日本デビュー盤となった本作がメロディックロックファンの間で好評を博し、1st「DA VINCI」(1987)もゼロ・コーポレーションからリリースされるなど日本では高く評価されていましたね。その一方で世界的には本作のセールスは振るわなかったらしくバンドは契約を失ってしまい解散の道を辿ることに…。2006年にはデビューアルバムと本作にボーナストラックを1曲ずつ追加したリマスター盤が海外で再発されましたが、当時はバンドが復活する気配がなかったばかりかリリース元のレーベルMTM Musicまで倒産してしまったため今も彼等の1stと2ndは入手困難な状況が続いているようです。DA VINCI再結成は全くの予想外だったので今回の3rdアルバム発売のニュースはビッグサプライズだし、これを機にDA VINCIの過去作品が注目されると嬉しいですね。本作はゼロ・コーポレーションが世に送り出した北欧HR/HMバンドの中でもFORTUNE「MAKING GOLD」(1993)MASQUERADE「MASQUERADE」(1992)と肩を並べる充実のアルバムだと思います。

【音源紹介】
Touchdown

【CD購入録】THE NIGHT FLIGHT ORCHESTRA「SKYLINE WHISPERS」(2015)

  • 2017/08/25(金) 00:00:00

【CD購入録】
SKYLINE WHISPERS
THE NIGHT FLIGHT ORCHESTRA「SKYLINE WHISPERS」(2015)

酔った勢いで結成に至ったという経緯、Bjorn“Speed”Strid(Vo/SOILWORK)を始めとする主要メンバーがメインバンドとのかけ持ちであることなどから、単発プロジェクトだとばかり思っていたTHE NIGHT FLIGHT ORCHESTRAがリリースしたまさかの2作目を買いました。

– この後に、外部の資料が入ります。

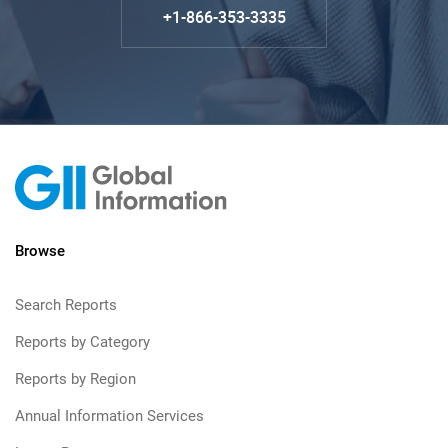
+1-866-353-3335
Browse
Search Reports
Reports by Category
Reports by Region
Annual Information Services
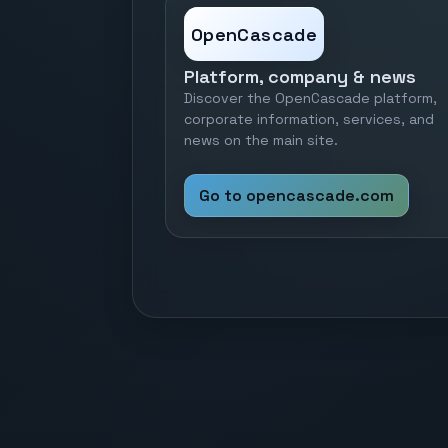
OpenCascade
Platform, company & news
Discover the OpenCascade platform,
corporate information, services, and
news on the main site.
Go to opencascade.com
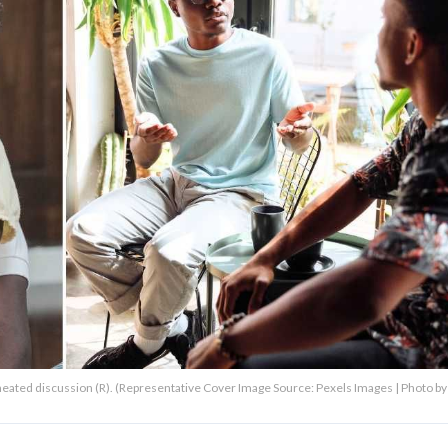
a heated discussion (R). (Representative Cover Image Source: Pexels Images | Photo by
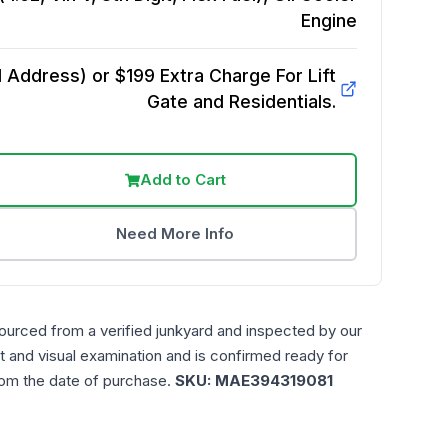
Engine
Address) or $199 Extra Charge For Lift
Gate and Residentials.
Add to Cart
Need More Info
ourced from a verified junkyard and inspected by our
t and visual examination and is confirmed ready for
rom the date of purchase.
SKU:
MAE394319081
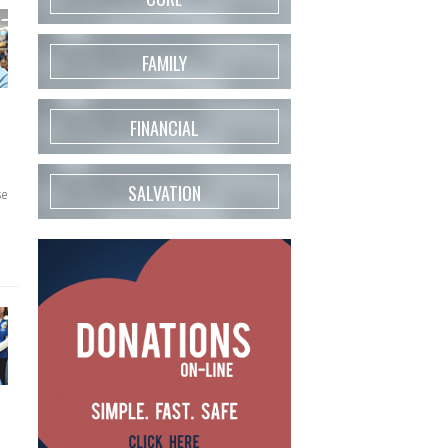
FAMILY
FINANCIAL
SALVATION
se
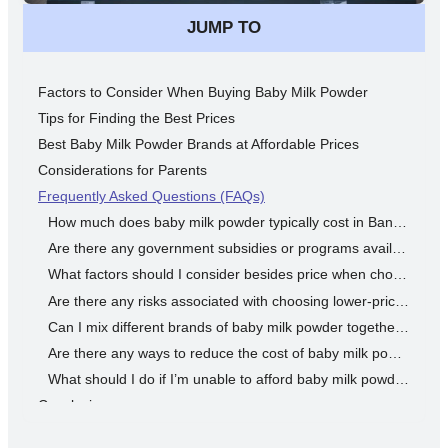
JUMP TO
Factors to Consider When Buying Baby Milk Powder
Tips for Finding the Best Prices
Best Baby Milk Powder Brands at Affordable Prices
Considerations for Parents
Frequently Asked Questions (FAQs)
How much does baby milk powder typically cost in Bangladesh?
Are there any government subsidies or programs available to help with the cost of baby milk powder?
What factors should I consider besides price when choosing baby milk powder?
Are there any risks associated with choosing lower-priced baby milk powder brands?
Can I mix different brands of baby milk powder together to save money?
Are there any ways to reduce the cost of baby milk powder without compromising quality?
What should I do if I’m unable to afford baby milk powder for my baby?
Conclusion
Disclaimer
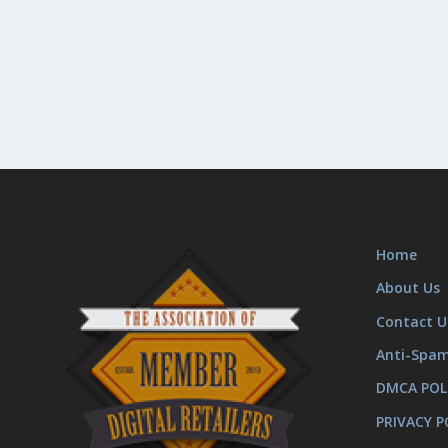
Home
About Us
Contact U
Anti-Spa
DMCA POL
PRIVACY P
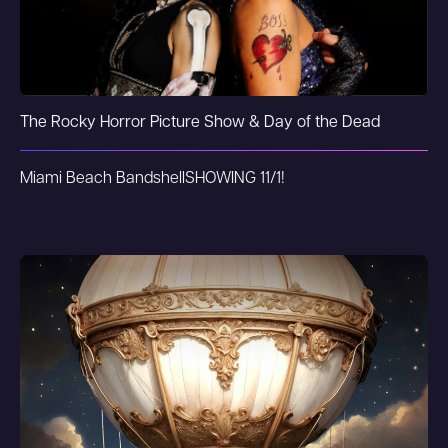
The Rocky Horror Picture Show & Day of the Dead
Miami Beach Bandshell
SHOWING 11/1!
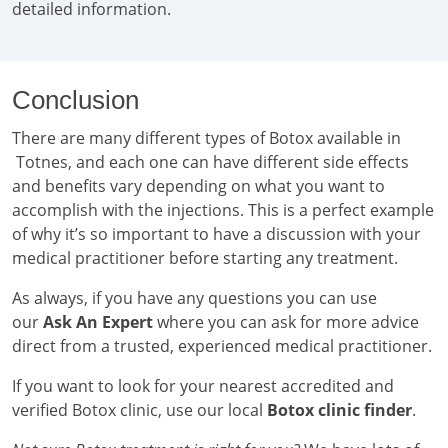
detailed information.
Conclusion
There are many different types of Botox available in
Totnes, and each one can have different side effects
and benefits vary depending on what you want to
accomplish with the injections. This is a perfect example
of why it’s so important to have a discussion with your
medical practitioner before starting any treatment.
As always, if you have any questions you can use
our
Ask An Expert
where you can ask for more advice
direct from a trusted, experienced medical practitioner.
If you want to look for your nearest accredited and
verified Botox clinic, use our local
Botox clinic finder
.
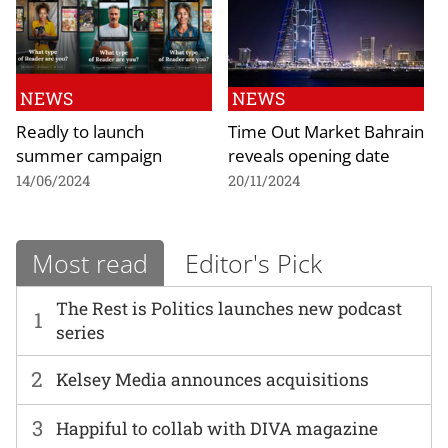
NEWS
NEWS
Readly to launch
Time Out Market Bahrain
summer campaign
reveals opening date
14/06/2024
20/11/2024
Most read
Editor's Pick
The Rest is Politics launches new podcast
1
series
2
Kelsey Media announces acquisitions
3
Happiful to collab with DIVA magazine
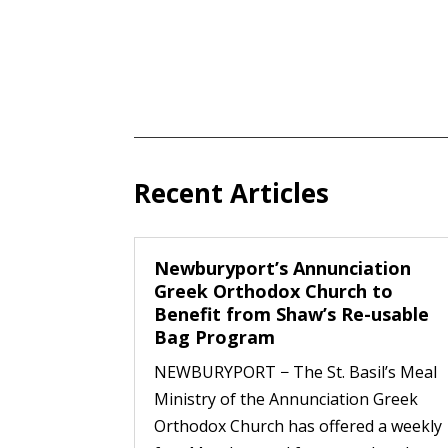
Recent Articles
Newburyport’s Annunciation
Greek Orthodox Church to
Benefit from Shaw’s Re-usable
Bag Program
NEWBURYPORT − The St. Basil’s Meal
Ministry of the Annunciation Greek
Orthodox Church has offered a weekly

北欧エクストリームメタル界の重鎮によるバンドとは思えないほどクラシックロックのど真ん中をひた走る作風はデビュー作「INTERNAL AFFAIRS」(2012)と同じですが、本作の方が若干ヘヴィになっているように思います。キャッチーなメロディ作りの上手さは今回も健在で勢いよく突っ走る①Sail On、レトロなサウンドが心地よい②Living For The Nighttime、弾きまくりのキーボードソロをフィーチュアした⑨Demon Princess、プログレッシブな展開を盛り込んだ⑫The Heather Reportsなど曲によって異なる表情を見せてくれるのも好印象。楽曲の充実度で言えば前作に分があるように思いますが、このところのSOILWORK以上に僕の琴線に触れる楽曲が多いし、Bjornのクリーンボイスも魅力たっぷりなので「このバンドをメインにしてもらってもいいかも」なんて思ってしまいますね(笑)。